Madame la présidente, madame la garde des sceaux, monsieur le vice-président de la commission mixte paritaire, madame la rapporteure, mes chers collègues, au-delà d’une simple transposition de directive européenne, le texte que nous étudions aujourd’hui soulève les nombreux problèmes auxquels la France est confrontée en matière de procédure pénale.
La directive du 22 mai 2012 s’impose à notre pays pour améliorer le droit à l’information des personnes suspectées d’une infraction pénale, ou poursuivies à ce titre. Dans un pays libre et démocratique comme la France, qui pourrait s’élever contre un texte renforçant les droits de la défense ? Qui pourrait s’opposer à un texte permettant aux gardés à vue, aux personnes auditionnées librement ou encore à celles entendues sous statut de témoin assisté, d’avoir une meilleure information sur leurs droits ?
Ce projet de loi est indéniablement nécessaire à notre système judiciaire, mais il souffre d’un mal bien connu dans cet hémicycle : une certaine impréparation, d’où une certaine précipitation. Nous n’ignorons pas que nous devons transposer cette directive avant le 2 juin 2014, mais nous ne pouvons nous empêcher de penser que cette course à la transposition nous donne un texte plutôt frustrant, et ce pour deux raisons.
D’abord, il n’est pas assez abouti, Guy Geoffroy l’a dit à plusieurs reprises. C’est un constat que nous pouvons imputer à l’urgence de cette transposition, si tant est qu’il y ait eu urgence, car nous savons depuis 2012 que la date butoir était fixée au 2 juin 2014.
Ensuite, ce projet de loi a tendance à un peu trop s’éparpiller : j’en veux pour preuve l’article 10 sur le droit d’asile, cavalier législatif qui a, fort heureusement, été supprimé par le Sénat.
Si je m’attarde un peu sur la forme générale de ce texte, c’est que pour le groupe UDI, la procédure pénale mérite une réforme complète que notre pays tarde à mettre en oeuvre. Et ce genre de texte nous laisse malheureusement un arrière-goût d’inachevé – ce mot a d’ailleurs été prononcé tout à l’heure. Malgré tout, nous saluons le fait que le Gouvernement respecte les règles du jeu de l’Union européenne – cela semble être la moindre des choses – condition nécessaire pour renforcer la confiance mutuelle entre les États membres.
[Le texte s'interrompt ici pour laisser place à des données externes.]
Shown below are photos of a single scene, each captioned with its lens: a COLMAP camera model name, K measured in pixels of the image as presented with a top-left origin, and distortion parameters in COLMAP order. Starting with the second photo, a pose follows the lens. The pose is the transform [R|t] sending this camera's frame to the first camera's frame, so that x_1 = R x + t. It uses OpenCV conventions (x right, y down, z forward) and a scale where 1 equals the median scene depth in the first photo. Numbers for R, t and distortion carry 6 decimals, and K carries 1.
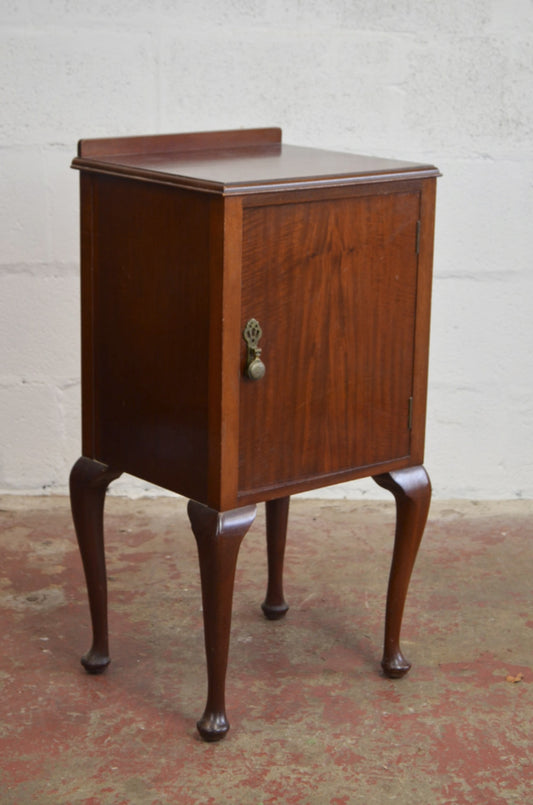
lens RADIAL K [[1700.9, 0, 265.9], [0, 1700.9, 404.7], [0, 0, 1]] dist [-0.009415, 0.087480]
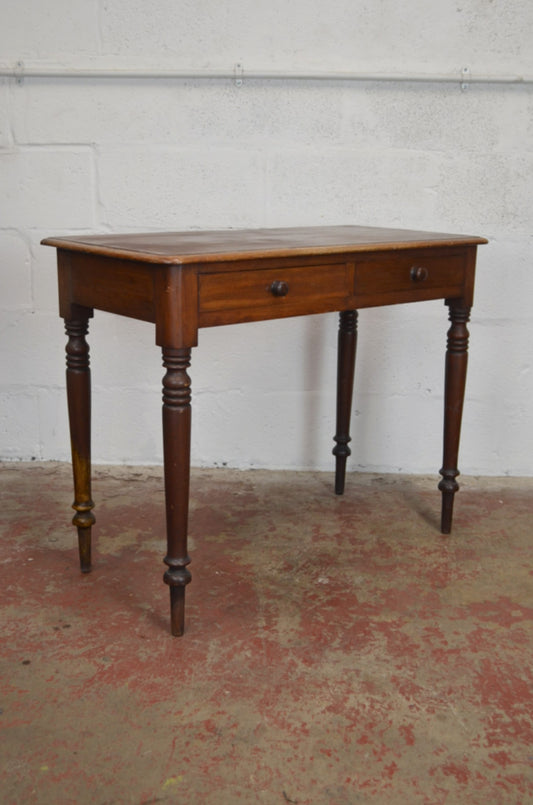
lens RADIAL K [[919.0, 0, 266.1], [0, 919.0, 402.8], [0, 0, 1]] dist [-0.013441, -0.005317]
pose [[0.998657, 0.017507, -0.048764, -0.027708], [-0.017581, 0.999845, -0.001089, -0.003659], [0.048738, 0.001945, 0.998810, 0.286529]]
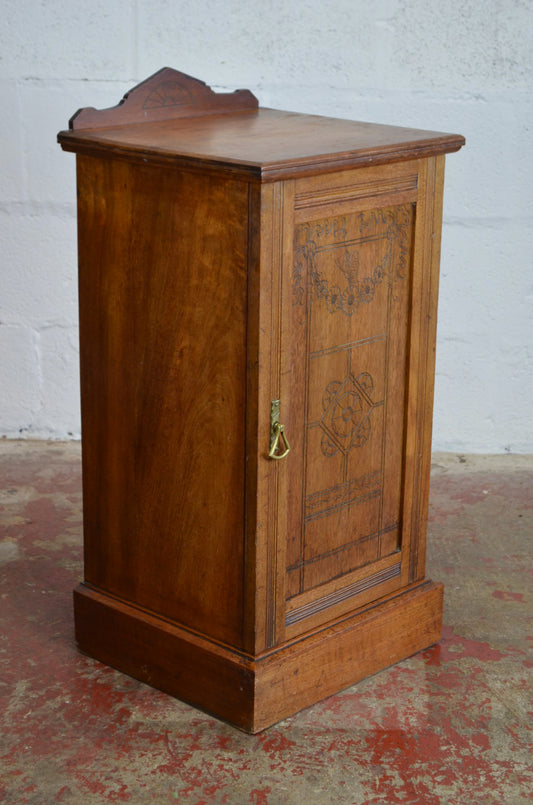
lens RADIAL K [[1604.2, 0, 267.9], [0, 1604.2, 404.3], [0, 0, 1]] dist [-0.017096, 0.113028]
pose [[0.998783, 0.022298, -0.043988, 0.072840], [-0.020053, 0.998505, 0.050846, -0.022862], [0.045056, -0.049902, 0.997737, 0.116720]]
Ce projet de loi a le mérite de renforcer le droit à l’information des personnes auditionnées librement par l’officier de police judiciaire. Ce texte permet donc à des personnes soupçonnées d’avoir commis des infractions, mais qui sont libres, d’être entendues après avoir été informées de leurs droits : celui, par exemple, de pouvoir quitter à tout moment les locaux ou encore celui de choisir de se taire.
Créer un véritable statut du « suspect libre » est évidemment une avancée nécessaire pour notre système judiciaire et pour l’encadrement des auditions de ces personnes, libres mais soupçonnées. Je me réjouis d’ailleurs de voir que la Commission mixte paritaire ait retenu le terme de « soupçonné » plutôt que celui de « suspecté ». C’est d’ailleurs l’une des seules modifications qu’elle ait apportée, mais elle est essentielle. Cette imprécision aurait pu être préjudiciable par la suite, comme le rappelait la semaine dernière notre collègue Guy Geoffroy.
Le groupe UDI formule cependant une réserve quant aux droits des personnes ne faisant pas l’objet d’une garde à vue. Selon l’article 1er du projet de loi, en cas de suspicion de commission d’un délit susceptible d’être puni d’une peine d’emprisonnement, ces personnes libres – j’insiste sur le mot « libres » – ont le droit d’être assistées par un avocat au cours de l’audition ou de la confrontation. Cette mesure ne risque-t-elle pas d’alourdir des procédures déjà trop longues et souvent très complexes ?
Une audition libre ne peut excéder quatre heures, et elle est souvent pratiquée par les policiers. Il ne faudrait pas prendre le risque d’entraver un système qui fonctionne bien et qui a su prouver son efficacité avec le temps. Il ne faudrait pas non plus vouloir transformer l’audition libre en garde à vue.
De plus, je me permets de rappeler que cette mesure est directement liée à la directive du 22 octobre 2013 relative au droit d’accès à un avocat, directive que la France doit transposer d’ici le 27 novembre 2016. Je forme le voeu que l’on n’attende pas le 27 octobre 2016 pour la transposer.